Brief:
Render the listing below as a numbered list, leaving out its blank lines.

Extracted data:
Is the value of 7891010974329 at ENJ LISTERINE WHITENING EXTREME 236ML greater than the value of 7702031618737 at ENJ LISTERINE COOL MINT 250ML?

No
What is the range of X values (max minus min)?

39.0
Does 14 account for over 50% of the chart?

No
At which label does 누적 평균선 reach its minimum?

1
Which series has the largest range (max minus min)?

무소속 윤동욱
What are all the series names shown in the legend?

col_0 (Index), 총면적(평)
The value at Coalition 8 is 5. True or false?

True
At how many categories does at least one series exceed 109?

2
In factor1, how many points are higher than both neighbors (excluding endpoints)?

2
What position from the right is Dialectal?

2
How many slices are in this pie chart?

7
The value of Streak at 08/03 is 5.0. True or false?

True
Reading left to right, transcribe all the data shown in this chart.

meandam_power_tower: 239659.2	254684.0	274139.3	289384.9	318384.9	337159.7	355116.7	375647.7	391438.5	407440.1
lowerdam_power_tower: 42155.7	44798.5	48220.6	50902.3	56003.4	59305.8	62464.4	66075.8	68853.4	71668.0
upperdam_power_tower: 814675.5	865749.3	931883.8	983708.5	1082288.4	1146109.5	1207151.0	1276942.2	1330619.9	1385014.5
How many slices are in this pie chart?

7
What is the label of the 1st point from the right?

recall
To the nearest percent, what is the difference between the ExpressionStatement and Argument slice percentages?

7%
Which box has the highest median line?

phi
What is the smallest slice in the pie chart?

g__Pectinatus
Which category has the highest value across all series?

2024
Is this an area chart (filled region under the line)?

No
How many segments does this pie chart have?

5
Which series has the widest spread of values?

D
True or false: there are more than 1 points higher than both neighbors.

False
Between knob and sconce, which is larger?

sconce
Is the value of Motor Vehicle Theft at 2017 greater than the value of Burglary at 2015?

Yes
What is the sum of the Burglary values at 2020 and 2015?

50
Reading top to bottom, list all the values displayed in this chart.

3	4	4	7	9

Answer for this exercise:
1. Is the value of 7891010974329 at ENJ LISTERINE WHITENING EXTREME 236ML greater than the value of 7702031618737 at ENJ LISTERINE COOL MINT 250ML?
2. No
3. What is the range of X values (max minus min)?
4. 39.0
5. Does 14 account for over 50% of the chart?
6. No
7. At which label does 누적 평균선 reach its minimum?
8. 1
9. Which series has the largest range (max minus min)?
10. 무소속 윤동욱
11. What are all the series names shown in the legend?
12. col_0 (Index), 총면적(평)
13. The value at Coalition 8 is 5. True or false?
14. True
15. At how many categories does at least one series exceed 109?
16. 2
17. In factor1, how many points are higher than both neighbors (excluding endpoints)?
18. 2
19. What position from the right is Dialectal?
20. 2
21. How many slices are in this pie chart?
22. 7
23. The value of Streak at 08/03 is 5.0. True or false?
24. True
25. Reading left to right, transcribe all the data shown in this chart.
26. meandam_power_tower: 239659.2	254684.0	274139.3	289384.9	318384.9	337159.7	355116.7	375647.7	391438.5	407440.1
27. lowerdam_power_tower: 42155.7	44798.5	48220.6	50902.3	56003.4	59305.8	62464.4	66075.8	68853.4	71668.0
28. upperdam_power_tower: 814675.5	865749.3	931883.8	983708.5	1082288.4	1146109.5	1207151.0	1276942.2	1330619.9	1385014.5
29. How many slices are in this pie chart?
30. 7
31. What is the label of the 1st point from the right?
32. recall
33. To the nearest percent, what is the difference between the ExpressionStatement and Argument slice percentages?
34. 7%
35. Which box has the highest median line?
36. phi
37. What is the smallest slice in the pie chart?
38. g__Pectinatus
39. Which category has the highest value across all series?
40. 2024
41. Is this an area chart (filled region under the line)?
42. No
43. How many segments does this pie chart have?
44. 5
45. Which series has the widest spread of values?
46. D
47. True or false: there are more than 1 points higher than both neighbors.
48. False
49. Between knob and sconce, which is larger?
50. sconce
51. Is the value of Motor Vehicle Theft at 2017 greater than the value of Burglary at 2015?
52. Yes
53. What is the sum of the Burglary values at 2020 and 2015?
54. 50
55. Reading top to bottom, list all the values displayed in this chart.
56. 3	4	4	7	9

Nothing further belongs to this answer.